John Steinbeck ganó el premio Pulitzer en 1940 con su célebre novela «Las uvas de la ira», título sacado de un himno estadounidense del siglo XIX a su vez inspirado en un versículo del Apocalipsis. Retrataba la injusticia social de la Norteamérica de la Gran Depresión, las uvas siendo metáfora de cómo la inmoralidad y las tropelías al final no tornan en vino, sino en furia, sea la divina en la cosecha del juicio final o la de los oprimidos en revancha. La vendimia de este 2023 que cerramos desde luego es candidata a que se desate la cólera en sus barricas y tinajas. En los habituales capazos de hambre y exilio se encuentran los 674 días —gracias, Sara Escudero— desde que Rusia invadió Ucrania o los que albergan los 83 desde que Hamás atacó Israel y desató una ley del Talión que se cobra cada ojo por cientos y que reclama cada diente en bocas donde ni siquiera han crecido otros.
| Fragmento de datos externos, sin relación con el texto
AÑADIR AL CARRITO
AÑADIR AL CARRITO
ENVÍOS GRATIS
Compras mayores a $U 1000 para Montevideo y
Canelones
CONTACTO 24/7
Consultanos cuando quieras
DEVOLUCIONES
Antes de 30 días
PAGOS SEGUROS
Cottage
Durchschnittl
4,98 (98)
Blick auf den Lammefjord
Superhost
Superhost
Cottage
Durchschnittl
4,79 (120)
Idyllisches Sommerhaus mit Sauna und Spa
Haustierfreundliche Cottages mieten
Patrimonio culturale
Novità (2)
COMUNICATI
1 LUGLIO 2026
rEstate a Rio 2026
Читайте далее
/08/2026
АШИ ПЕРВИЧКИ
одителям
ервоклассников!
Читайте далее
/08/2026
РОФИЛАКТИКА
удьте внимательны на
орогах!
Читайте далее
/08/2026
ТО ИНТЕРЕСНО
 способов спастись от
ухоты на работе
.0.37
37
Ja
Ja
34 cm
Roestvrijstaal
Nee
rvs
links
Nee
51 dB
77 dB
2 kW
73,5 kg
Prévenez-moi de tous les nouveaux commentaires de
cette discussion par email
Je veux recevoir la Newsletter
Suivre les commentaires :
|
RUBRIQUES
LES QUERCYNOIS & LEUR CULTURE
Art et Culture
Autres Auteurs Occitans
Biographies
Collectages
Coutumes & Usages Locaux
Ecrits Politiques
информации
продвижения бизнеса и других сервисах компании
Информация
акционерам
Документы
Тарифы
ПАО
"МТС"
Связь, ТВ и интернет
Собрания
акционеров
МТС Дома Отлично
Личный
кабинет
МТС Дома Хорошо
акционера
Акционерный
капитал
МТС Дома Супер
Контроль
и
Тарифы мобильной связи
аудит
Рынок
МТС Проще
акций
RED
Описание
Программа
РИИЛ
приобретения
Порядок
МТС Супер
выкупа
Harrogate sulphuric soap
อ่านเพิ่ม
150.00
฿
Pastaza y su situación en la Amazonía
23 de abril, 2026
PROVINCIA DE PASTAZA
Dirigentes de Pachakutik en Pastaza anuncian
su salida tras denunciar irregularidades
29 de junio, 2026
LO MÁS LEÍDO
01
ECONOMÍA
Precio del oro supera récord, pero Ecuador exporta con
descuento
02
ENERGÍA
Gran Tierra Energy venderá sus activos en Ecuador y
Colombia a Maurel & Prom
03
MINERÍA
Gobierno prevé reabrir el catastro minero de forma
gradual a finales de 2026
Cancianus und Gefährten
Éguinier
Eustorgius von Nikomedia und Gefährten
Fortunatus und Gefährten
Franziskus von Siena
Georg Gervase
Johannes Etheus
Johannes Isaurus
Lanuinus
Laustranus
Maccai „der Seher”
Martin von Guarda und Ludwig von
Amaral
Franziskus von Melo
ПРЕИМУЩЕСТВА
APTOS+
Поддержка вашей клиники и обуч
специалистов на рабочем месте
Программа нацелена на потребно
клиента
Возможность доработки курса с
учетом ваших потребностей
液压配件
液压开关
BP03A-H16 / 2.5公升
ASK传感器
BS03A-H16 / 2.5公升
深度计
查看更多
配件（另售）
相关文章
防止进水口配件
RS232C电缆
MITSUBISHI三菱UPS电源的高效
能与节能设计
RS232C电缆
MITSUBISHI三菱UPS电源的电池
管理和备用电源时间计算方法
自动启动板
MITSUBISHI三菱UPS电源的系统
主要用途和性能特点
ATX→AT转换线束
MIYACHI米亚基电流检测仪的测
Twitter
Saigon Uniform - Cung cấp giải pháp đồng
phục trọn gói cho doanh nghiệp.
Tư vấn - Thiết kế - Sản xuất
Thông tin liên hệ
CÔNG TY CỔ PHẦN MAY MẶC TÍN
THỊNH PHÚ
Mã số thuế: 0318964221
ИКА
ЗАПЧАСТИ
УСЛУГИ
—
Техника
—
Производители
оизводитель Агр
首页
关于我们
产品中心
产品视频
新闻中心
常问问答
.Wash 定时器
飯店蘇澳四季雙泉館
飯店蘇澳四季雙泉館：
Hay un mildiu que infecta a las vides en las que cuelgan los racimos de nuestros días: la discordia. No, no es casualidad, fue palabra radical y clave en el discurso del rey en Nochebuena, no se crean que la dejo caer inocentemente. A los abulenses nos debiera de sonar, siquiera fuera porque desde que enterramos a Suárez en la Catedral recordamos la concordia como algo posible. Ambos términos comparten raíz semántica: el corazón y sus latidos; en un caso se habla de acompasarlos, mientras que en el otro se contraponen en sincopado ritmo, alterándose hasta el infarto social. La discordia es ingrediente principal de la ira, de la violencia, de la maldad. Sin nada que lata al unísono en cerebros o corazones la empatía no existe, el rival se convierte en enemigo, la discrepancia en ofensa, la hospitalidad en xenofobia. Sembrar discordia es sembrar cizaña, la mejor fórmula para tener una tierra baldía y arrasar la con la cosecha.
Esta semana he tenido la suerte de tomar un café con uno de ustedes, estimados tres lectores, café que llevaba largo tiempo pospuesto. Seguro que nuestras posturas ideológicas y políticas están llenas de desacuerdos, pero creo que supimos pasar un muy buen rato apreciando y respetando lo que tenemos en común —sintonías culturales, vitales y es posible que un sentido del humor que fermenta la vida hasta su justo grado alcohólico— antes que hurgando en absurdas heridas.
Si aún no lo han visto, les recomiendo —y soy blaugrana— el vídeo navideño del Atlético de Madrid. No se lo voy a destripar, tiene final con «punch», de los que golpea al corazón. Un corto de un par de minutos que nos recuerda que hay valores por encima de las ideas, de los gustos, de las creencias y posturas, de los sentimientos, incluso. Y que son esos valores los que nos hacen humanos, porque al mirar al otro veremos siempre a una persona con un corazón que late como el nuestro. Nos quedaremos con sus iguales ojos, manos, sufrimientos. Con su sangrar si le pinchan, su reír si le hacen cosquillas, su morir si le envenenan. Y no con la libra de carne en venganza.
Pasado mañana, mientras suenan las campanadas de Sol y cumplen con la curiosa e hispana tradición, piensen si es preferible que el 2024 se llene de malas uvas, uvas de ira, o de malvasías que endulcen la convivencia. ¡Feliz año!